Saved data entries
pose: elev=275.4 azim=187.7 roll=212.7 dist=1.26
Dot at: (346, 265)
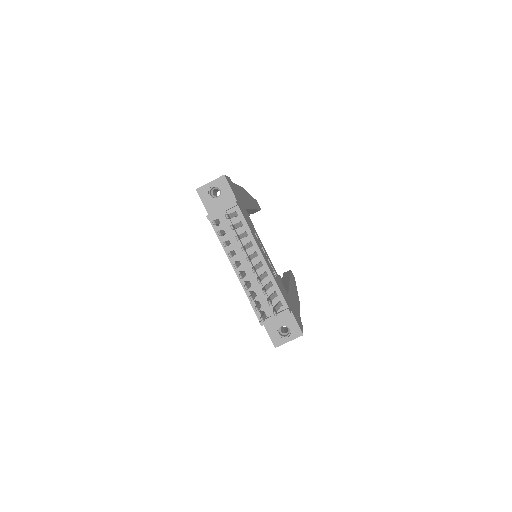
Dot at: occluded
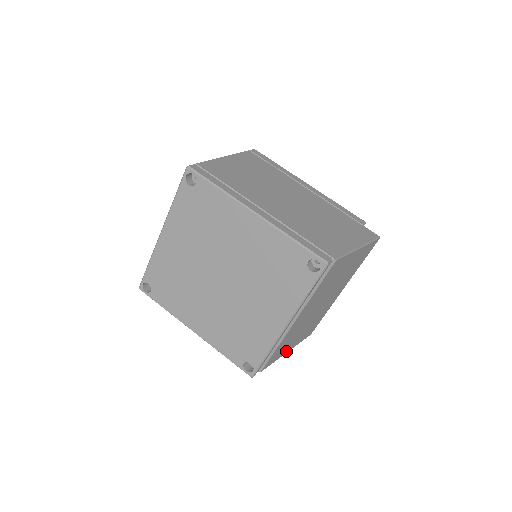
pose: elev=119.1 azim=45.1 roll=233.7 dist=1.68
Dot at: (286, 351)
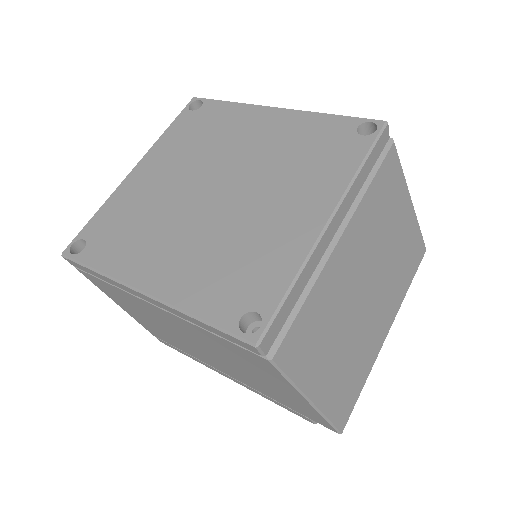
Dot at: (310, 388)
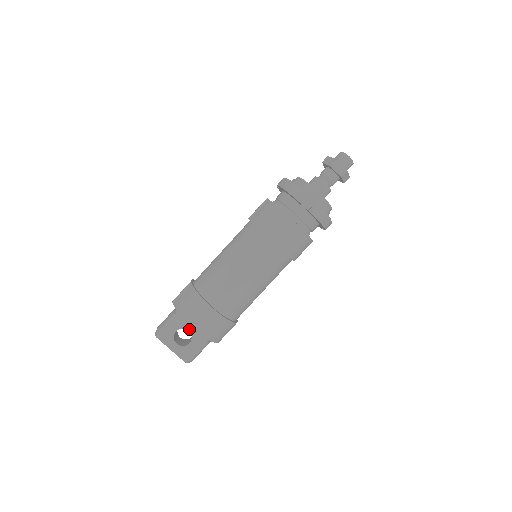
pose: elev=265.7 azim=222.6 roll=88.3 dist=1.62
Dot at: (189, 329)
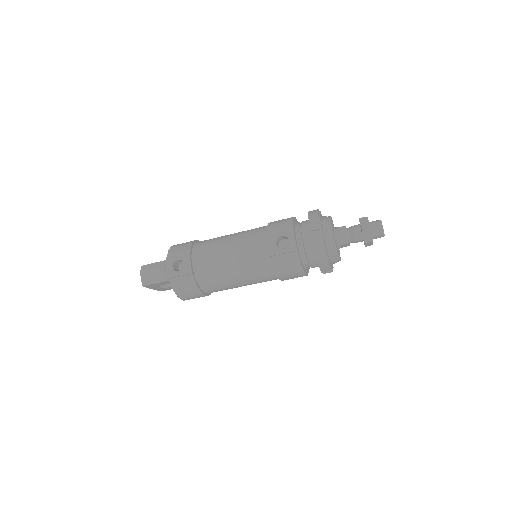
Dot at: occluded
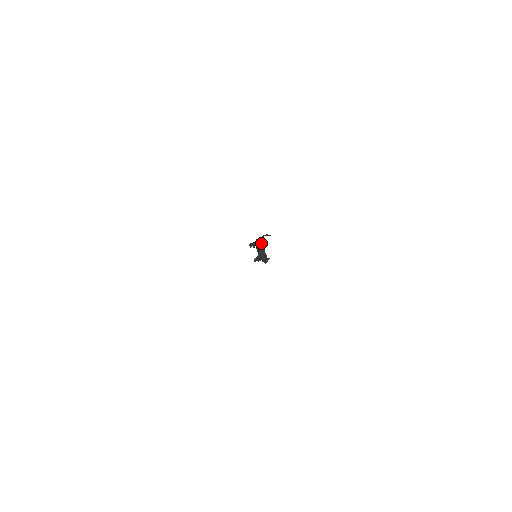
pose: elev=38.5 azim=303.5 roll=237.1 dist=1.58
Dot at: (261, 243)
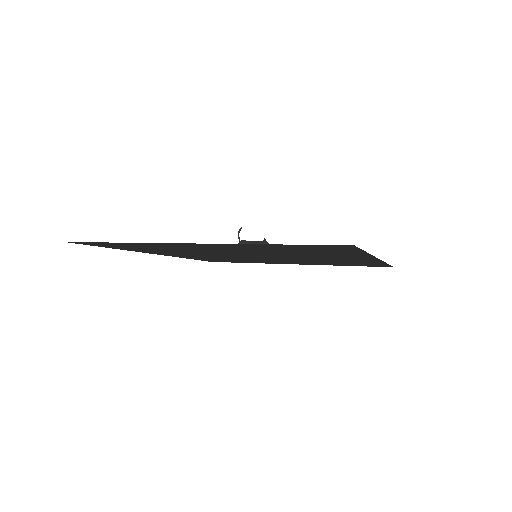
Dot at: (244, 241)
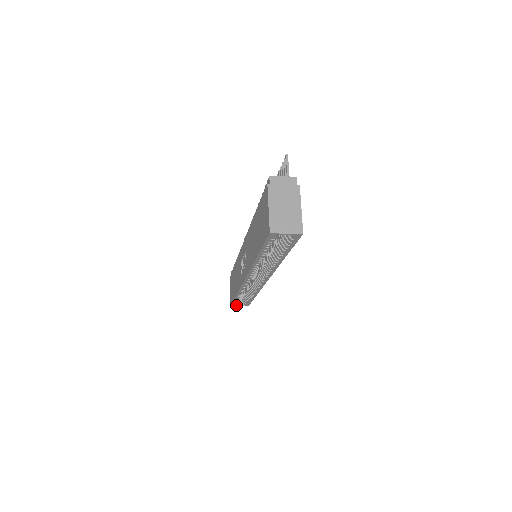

What the task asks
Count the lines in the rows above that contain the string "azim". Reply with the number only.

Output
4